**Extrait présenté**.
★ ★ ★

Boris Blanco n’aura pas attendu pour rendre clairement lisible sa signature sur la programmation du Festival de la Chaise-Dieu.(1) Un projet très ouvert à la nouvelle génération d’interprètes s’est en effet vite affirmé avec, côté chambriste, le lancement de « Génération Chaise-Dieu » et, pour ce qui concerne le symphonique, la mise en route de l’intégrale des symphonies de Beethoven par Victor Julien-Laferrière qui, selon le directeur général, témoigne de « la volonté de confier à un immense artiste dont le chemin de chef d’orchestre ne fait que commencer le répertoire le plus exigeant qui soit » – une entreprise dont le label b. records garde la mémoire.
Après les Symphonies nos 1, 2 et 4 en 2023, 5, 6 et 8 en 2024, l’édition 2025 aura vu le chef se confronter aux nos 3 et 7 au cours de deux programmes donnés à vingt-quatre heures d’intervalle, le premier associant l’ « Héroïque » au Concerto pour piano n° 3 sous les doigts de Yulianna Avdeeva, l’autre la Symphonie en la majeur au Concerto pour violon de Brahms.

★ ★ ★

**Données fournies**.
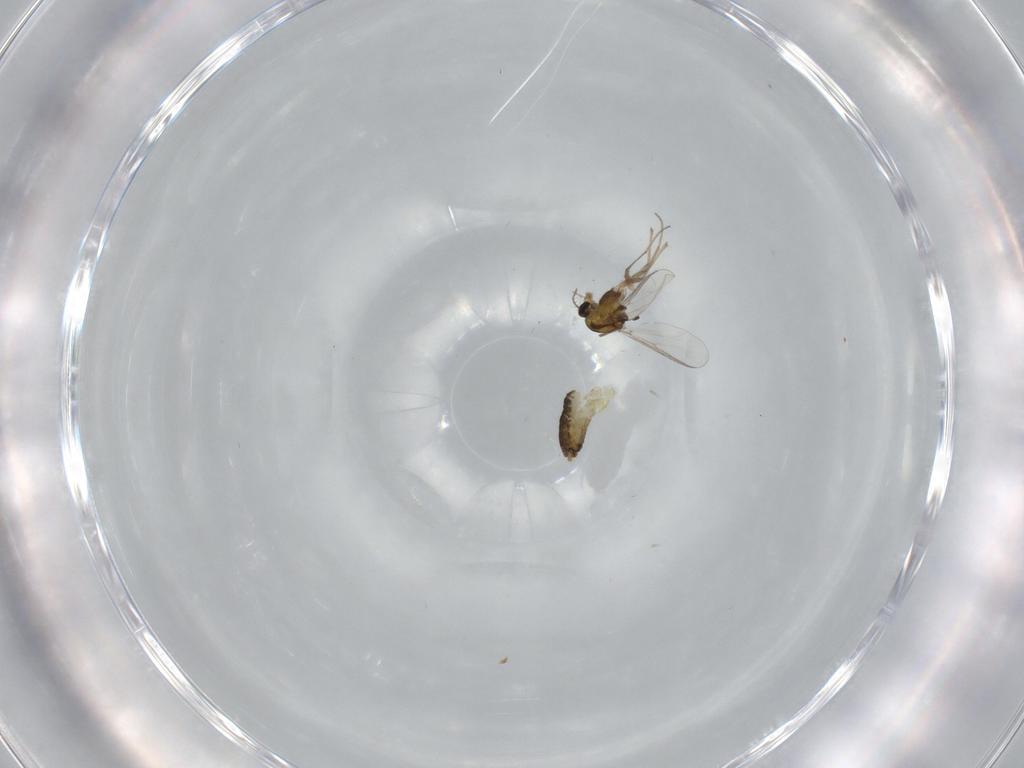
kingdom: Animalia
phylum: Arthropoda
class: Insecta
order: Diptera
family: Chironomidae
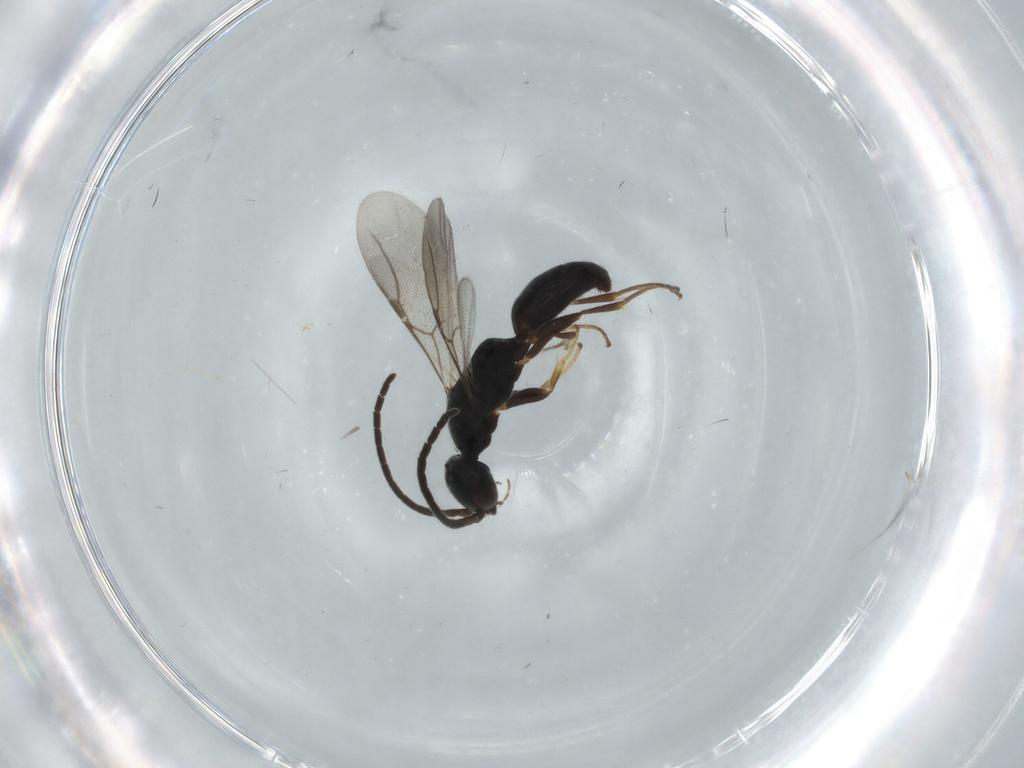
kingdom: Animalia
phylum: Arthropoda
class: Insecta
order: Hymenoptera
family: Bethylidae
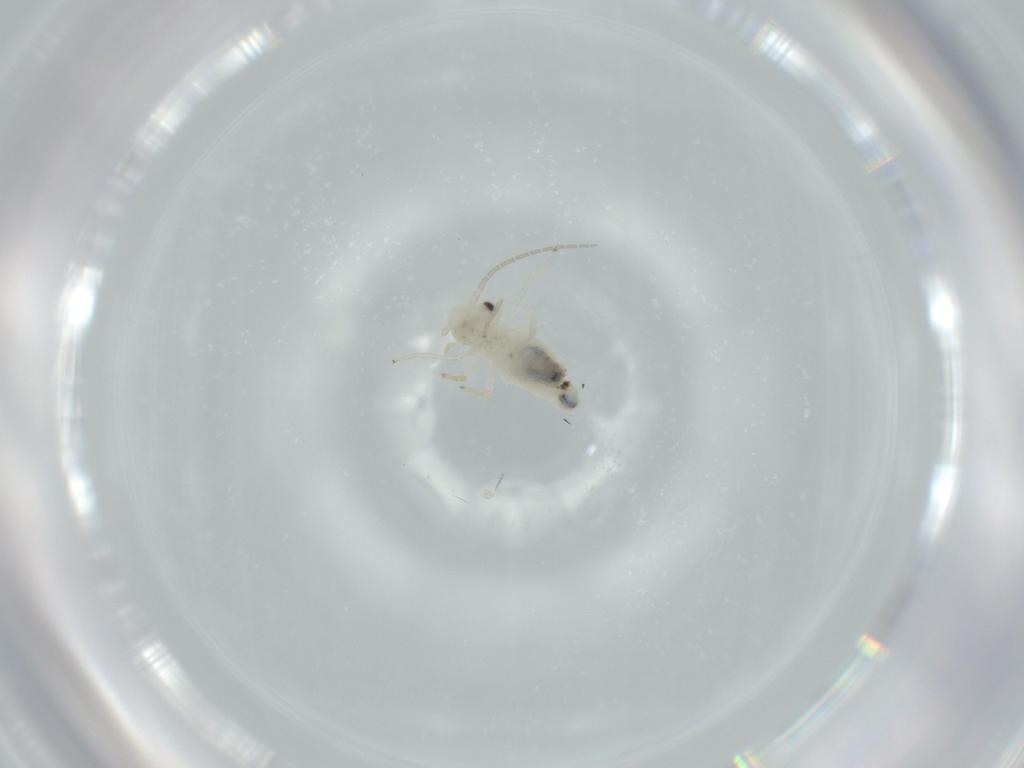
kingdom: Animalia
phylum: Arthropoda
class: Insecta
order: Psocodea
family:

★ ★ ★

**Les consignes**.
A - Selon le directeur général cité dans l'extrait présenté, de quelle volonté témoigne l'intégrale des symphonies de Beethoven confiée à Victor Julien-Laferrière ? Répondez en une à trois phrases.
B - D'après l'extrait présenté, quelle œuvre était associée à la Symphonie en la majeur lors de l'édition 2025 ?
C - Recopiez fidèlement le passage de l'extrait présenté qui va de « Boris Blanco n’aura » à « garde la mémoire. ».
Les entrées ne sont d'aucune utilité pour ce travail.

**Réponses rédigées**.
A - D'après le directeur général, cette intégrale témoigne de la volonté de confier le répertoire le plus exigeant qui soit à un immense artiste dont le chemin de chef d'orchestre ne fait que commencer.

B - Le Concerto pour violon de Brahms.

C -
Boris Blanco n’aura pas attendu pour rendre clairement lisible sa signature sur la programmation du Festival de la Chaise-Dieu.(1) Un projet très ouvert à la nouvelle génération d’interprètes s’est en effet vite affirmé avec, côté chambriste, le lancement de « Génération Chaise-Dieu » et, pour ce qui concerne le symphonique, la mise en route de l’intégrale des symphonies de Beethoven par Victor Julien-Laferrière qui, selon le directeur général, témoigne de « la volonté de confier à un immense artiste dont le chemin de chef d’orchestre ne fait que commencer le répertoire le plus exigeant qui soit » – une entreprise dont le label b. records garde la mémoire.